Yeah it doesn’t make much sense. In addition to being the default line ending on Windows, \r\n is part of the syntax of many text-based protocols (e.g. SMTP and IMAP) that support UTF-8, so clients/servers of all these protocols would be broken.

Many things makes sense to me, but as we can all guess, this will never become a thing :(

But the "magic number" thing to me is a waste of space. If this standard is accepted, if no magic number you have corrected UTF-8.

As for \r\n, not a big deal to me. I would like to see if forbidden if only to force Microsoft to use \n like UN*X and Apple. I still need to deal with \r\n in files showing up every so often.

  • "If this standard is accepted, if no magic number you have corrected UTF-8."

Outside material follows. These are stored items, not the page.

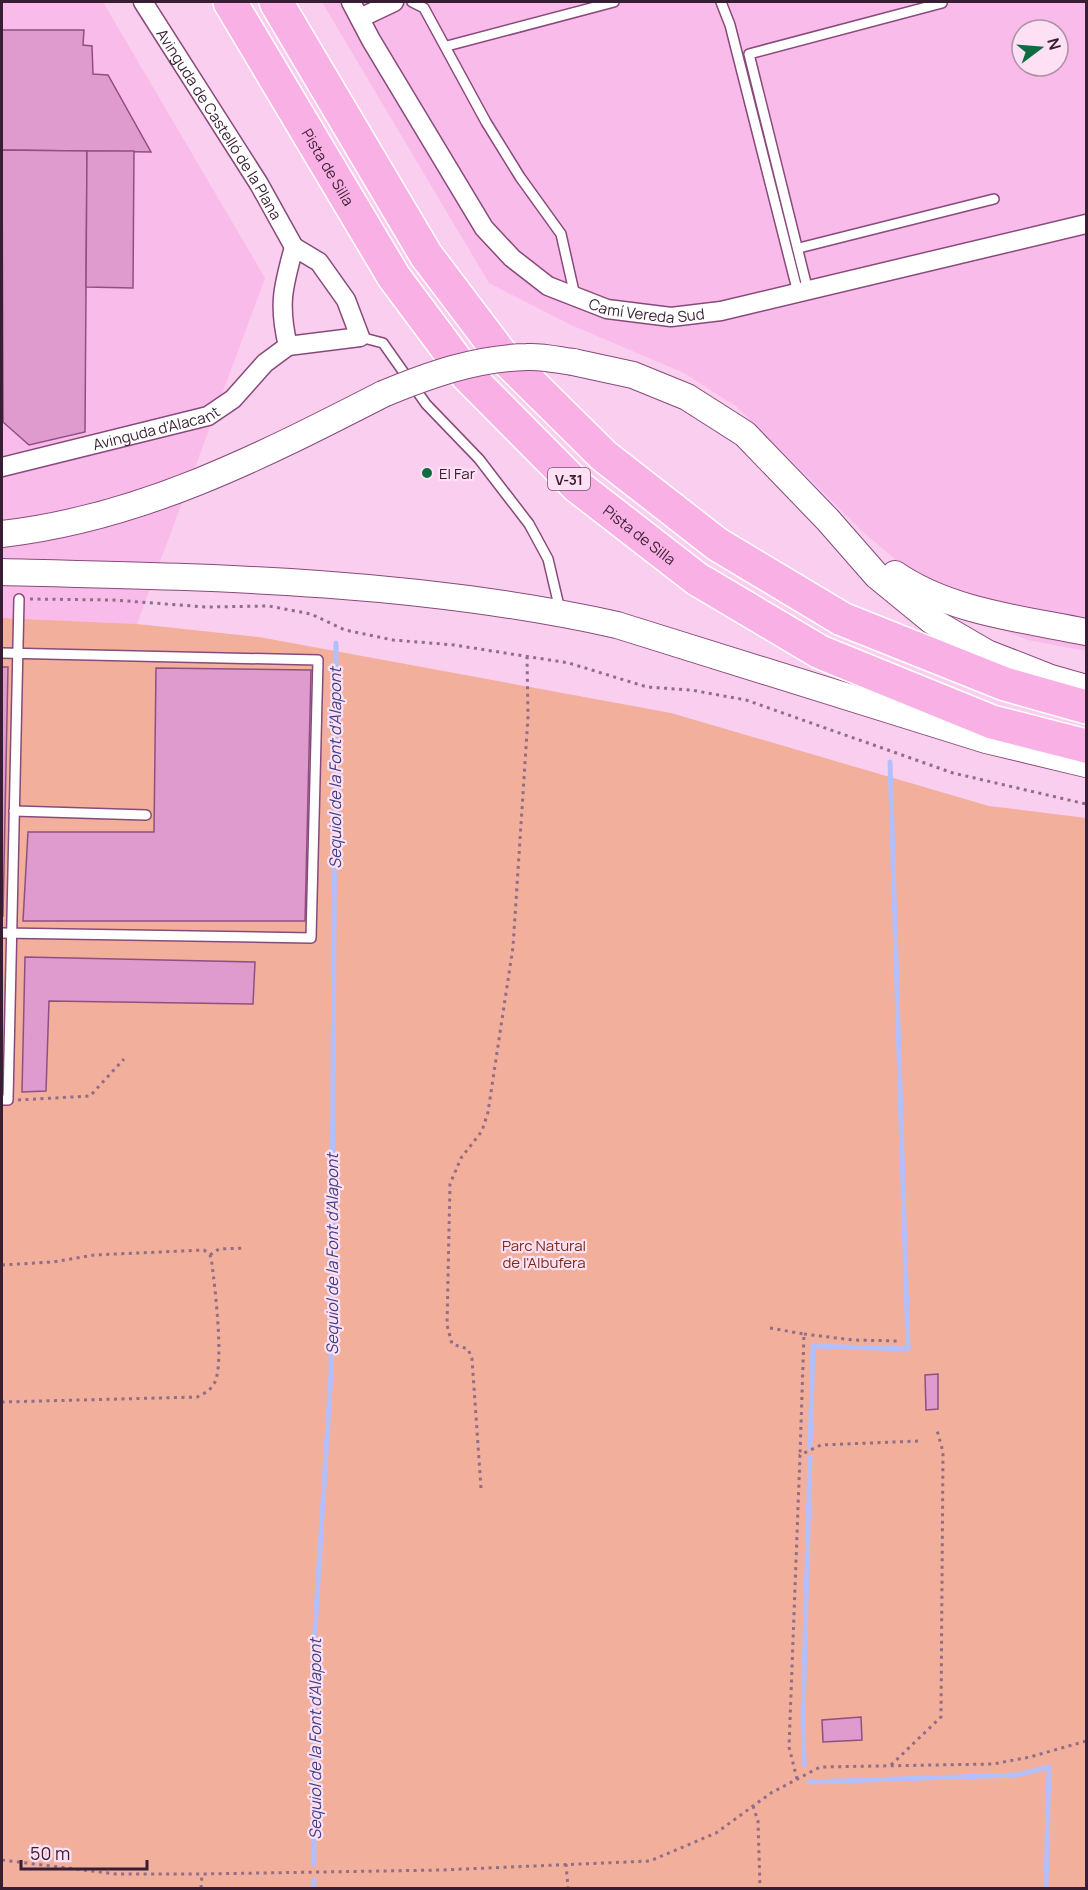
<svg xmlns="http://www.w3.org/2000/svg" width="1088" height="1890" font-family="Manrope,sans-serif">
  <rect width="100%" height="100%" fill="#faceee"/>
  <g fill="#f9bbe9" fill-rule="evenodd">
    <polygon points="2,2 103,2 265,278 137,624 2,618"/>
    <path d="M322,2H1086V651L1028,640L958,612L864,533L737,407L684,373L569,324L489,283ZM1022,30H1058V66H1022Z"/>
  </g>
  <polygon fill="#f2af9c" points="2,618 137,624 259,637 671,713 989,806 1086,818 1086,1888 2,1888"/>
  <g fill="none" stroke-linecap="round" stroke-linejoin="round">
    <g stroke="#b4bffa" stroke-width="5">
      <polyline points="810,1447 813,1346 908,1349 890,762"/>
      <polyline points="804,1765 803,1715 810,1457"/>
      <polyline points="809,1782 1016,1775 1049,1767 1046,1888"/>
      <polyline points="314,1864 314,1647 331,1373 336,643"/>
      <polyline points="314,1888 314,1880"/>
    </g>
  </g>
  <g fill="#df9ace" stroke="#8f5081" stroke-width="1.5">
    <polygon points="2,30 84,30 83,45 92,46 93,74 108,75 151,152 2,150"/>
    <polygon points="2,150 87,151 85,432 29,445 3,422"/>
    <polygon points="87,151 134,151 133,288 86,287"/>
    <polygon points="2,667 8,667 3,916 2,916"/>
    <polygon points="156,668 311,670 305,921 23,921 28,832 154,832"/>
    <polygon points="25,957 255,962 253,1004 49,1001 46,1091 22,1092"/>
    <polygon points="938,1374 938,1409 926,1410 925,1375"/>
    <polygon points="861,1717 862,1740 823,1742 822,1720"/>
  </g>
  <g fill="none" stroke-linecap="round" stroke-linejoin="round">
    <g stroke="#884a7a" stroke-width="12">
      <g id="service">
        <polyline points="412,2 424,8 486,122 520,177 561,234 575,296"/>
        <polyline points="721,2 730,25 798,293"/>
        <polyline points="447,46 614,2"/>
        <polyline points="799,248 994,199"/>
        <polyline points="808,291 749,54 942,3"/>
        <polyline points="360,337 383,343 426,404 479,459 529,524 548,559 560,610"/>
        <polyline points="2,653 318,660 311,938 2,933"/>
        <polyline points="14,811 146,815"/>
        <polyline points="2,1100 8,1100 19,599"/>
      </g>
    </g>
    <g stroke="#884a7a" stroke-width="21">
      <g id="minor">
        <path id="s1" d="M143,2L259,184L294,247"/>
        <path id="s2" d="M351,2L371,40L484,228L512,258L548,286L607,309L671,317L721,311L1086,224"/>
        <polyline points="360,18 394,2"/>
        <path d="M294,247L319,262L346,300L360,337L288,346C278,305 283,287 294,247Z"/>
        <path id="s3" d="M2,467L208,416L233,399L265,363L288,346"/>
      </g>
    </g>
    <g stroke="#884a7a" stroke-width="28">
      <g id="secondary">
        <polyline points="573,362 633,375 687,397 745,434 828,520 877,576 932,621 987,653 1051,678 1086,688"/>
        <path d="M2,534C141,518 260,457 383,394"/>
        <path d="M2,572C207,577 415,580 617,625L986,740L1086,764"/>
        <path d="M895,574C950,612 1023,619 1086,632"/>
      </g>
    </g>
    <g stroke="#fff" stroke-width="36">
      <g id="motorway">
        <path id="s4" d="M230,2L394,277L467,375L577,486L697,579L820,652L992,722L1086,746"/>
        <polyline points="276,2 426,255 500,353 604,456 717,544 842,619 1005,684 1086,707"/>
      </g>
    </g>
    <g stroke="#906e88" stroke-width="3" stroke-dasharray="3 4.5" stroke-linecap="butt">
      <polyline points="30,599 113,600 206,607 269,606 311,614 345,630 393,640 454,645 569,663 647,687 691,690 746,700 953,773 1086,804"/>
      <polyline points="18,1100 90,1096 124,1059"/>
      <polyline points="210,1255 219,1249 245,1248"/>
      <path d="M2,1265L53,1262L94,1255L204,1250L210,1255L212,1264C215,1289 224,1361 215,1382C211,1390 204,1394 197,1397L2,1402"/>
      <polyline points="770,1328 804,1334 800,1455"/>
      <polyline points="804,1334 853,1340 899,1341"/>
      <polyline points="481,1488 472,1359 468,1349 452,1344 447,1325 450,1184 461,1158 482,1131 488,1112 513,947 528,717 527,657"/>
      <polyline points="891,1765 941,1717 943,1452 937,1430"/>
      <polyline points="797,1779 789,1747 800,1455 821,1445 919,1441"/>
      <polyline points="753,1806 758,1821 760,1888"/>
      <polyline points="2,1860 116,1874 202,1874 441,1870 650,1861 716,1833 771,1793 820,1767 993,1764 1030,1757 1086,1741"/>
      <polyline points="566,1864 568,1888"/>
      <polyline points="201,1888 202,1874"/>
    </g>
    <use href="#service" stroke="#fff" stroke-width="9"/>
    <use href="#minor" stroke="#fff" stroke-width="18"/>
    <use href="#secondary" stroke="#fff" stroke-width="26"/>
    <use href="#motorway" stroke="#f8b0e5" stroke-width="33"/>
    <g stroke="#884a7a" stroke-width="28" stroke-linecap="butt">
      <path id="secondary-bridge" d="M383,394C429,375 476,358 527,357C542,356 558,360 573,362"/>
    </g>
    <use href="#secondary-bridge" stroke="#fff" stroke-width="26"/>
  </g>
  <circle fill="#0f6c40" stroke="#fee0f5" stroke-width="2" cx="427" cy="473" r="6"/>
  <g text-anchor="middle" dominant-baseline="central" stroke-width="4.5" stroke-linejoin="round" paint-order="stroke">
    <rect fill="#fee0f5" stroke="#73586c" stroke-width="1.5" x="548" y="468" width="42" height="22" rx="4.5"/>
    <g font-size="14" font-weight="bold" fill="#381e32">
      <text x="569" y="479">V-31</text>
    </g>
    <g font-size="15" fill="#381e32" stroke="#fee0f5">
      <text stroke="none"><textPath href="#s1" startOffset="144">Avinguda de Castelló de la Plana</textPath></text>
      <text stroke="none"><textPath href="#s4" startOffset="192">Pista de Silla</textPath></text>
      <text stroke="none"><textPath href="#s2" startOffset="452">Camí Vereda Sud</textPath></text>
      <text stroke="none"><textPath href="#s3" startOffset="159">Avinguda d'Alacant</textPath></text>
      <text stroke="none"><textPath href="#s4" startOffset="678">Pista de Silla</textPath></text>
    </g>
    <g font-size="15" fill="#381e32" stroke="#fee0f5" text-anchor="start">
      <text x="439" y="473">El Far</text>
    </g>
    <g font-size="15" fill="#7c2e18" stroke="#fee0f5">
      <text x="544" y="1245">Parc Natural<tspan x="544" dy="17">de l'Albufera</tspan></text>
    </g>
    <g font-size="16" font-style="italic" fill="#3b4186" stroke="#fee0f5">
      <text transform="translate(335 768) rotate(-90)">Sequiol de la Font d’Alapont</text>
      <text transform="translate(332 1254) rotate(-90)">Sequiol de la Font d’Alapont</text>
      <text transform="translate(315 1739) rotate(-90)">Sequiol de la Font d’Alapont</text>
    </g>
  </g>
  <rect width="1088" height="1890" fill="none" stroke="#381e32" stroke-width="6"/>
  <g transform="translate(1040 48) rotate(74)"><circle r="28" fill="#fee0f5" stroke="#af92a7" stroke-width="1.5"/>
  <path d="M0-4.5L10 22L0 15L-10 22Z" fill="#0f6c40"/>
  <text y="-9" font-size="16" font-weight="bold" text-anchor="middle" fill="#381e32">N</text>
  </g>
  <path d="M21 1860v9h126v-9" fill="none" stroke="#381e32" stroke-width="3"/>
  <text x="30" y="1860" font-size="18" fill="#381e32" stroke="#fee0f5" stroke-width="4.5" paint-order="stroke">50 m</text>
</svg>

    That's true only if "corrected UTF-8" is accepted and existing UTF-8 becomes obsolete. That can't happen. There's too much existing UTF-8 text that will never be translated to a newer standard.

  • You do realize that it's the UNIX people who are the strange ones here? The CRLF has been used as line delimiter by everyone (except IBM who always lived in their own special EBCDIC land) since late sixties, but then Thompson decided that he'd rather do LF-to-CRLF translation in the kernel tty driver than store the text on the disk as-is, like literally every other OS did (and continued to do).

    Besides, the terminal emulators nowadays speak UTF-8 natively; and they absolutely do behave differently for naked LF and CRLF, and you can see it for yourself if you exec "stty -onlcr" and then try to echo or cat some stuff. Sure, you can try to persuade every single terminal emulator's author to adopt "automatic carriage return" but most will refuse to; and you will also need to somehow persuade people to stop emitting CR+LF combination in the raw mode... but then you'll need to give them back the old LF functionality (go down one line, scroll if necessary) somehow. Now, such functionality exists as the IND character — which is in the now forbidden C1 block. Simply amazing!

    • I gotta side with Thompson on this one.

      There's no point in a carriage return without a newline. So why have both just because of the 1933 teletype's hardware implementation? It's purely a hardware thing. That's why Multics used \n, and that's likely why Thompson chose to continue that practice.

      When ASCII came about, it wasn't really about text files. Computers didn't talk to each other back then. ASCII was about sending characters between devices, and for compatibility reasons a lot of devices copied \r\n from the teletype. But there were a lot of devices that didn't as well. Putting it in the driver makes perfect sense from the point of view of someone developing a system in the 1960s.

      2 replies →

    • > "like literally every other OS did (and continued to do)."

      If I remember correctly macs used a bare carrage return as the line delimiter.

      So the trick when you got a text document was to figure out where it came from.

      windows = crlf mac = cr unix = lf

      I suspect nowadays(don't have a mac so this is a guess) because macs are more or less a unix system they default to linefeeds.

      2 replies →

  • Magic numbers do appear a lot in C# programs. The default text encoder will output a BOM marker.